### What you are asked to do
The number of lines holding "down" is all you should give; count them in the records below.

### Data shown
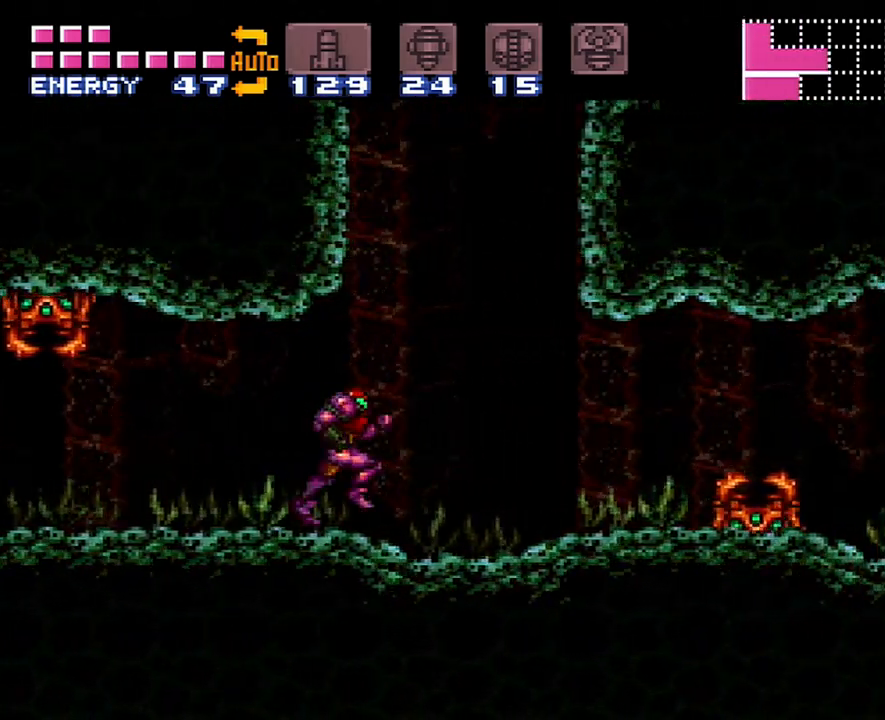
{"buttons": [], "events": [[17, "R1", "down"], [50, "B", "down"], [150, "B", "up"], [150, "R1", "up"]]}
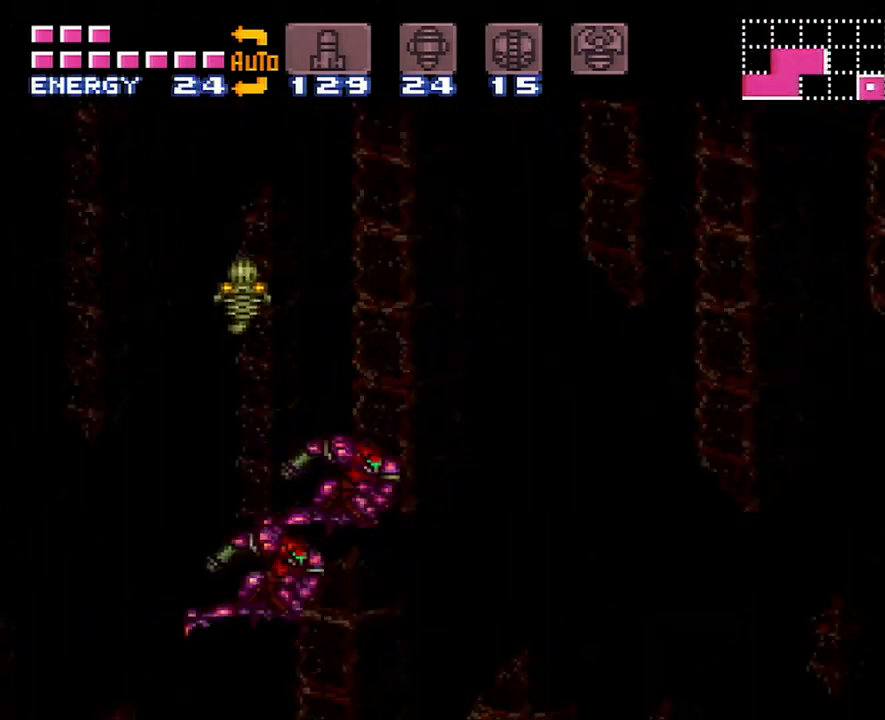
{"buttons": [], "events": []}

--

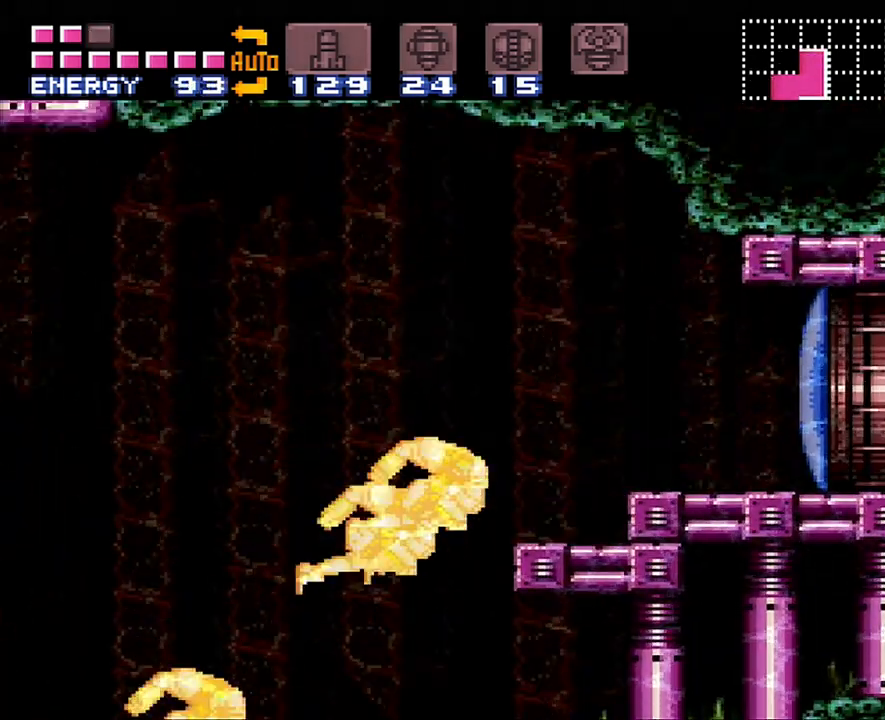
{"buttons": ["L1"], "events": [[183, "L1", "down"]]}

### Answer box
2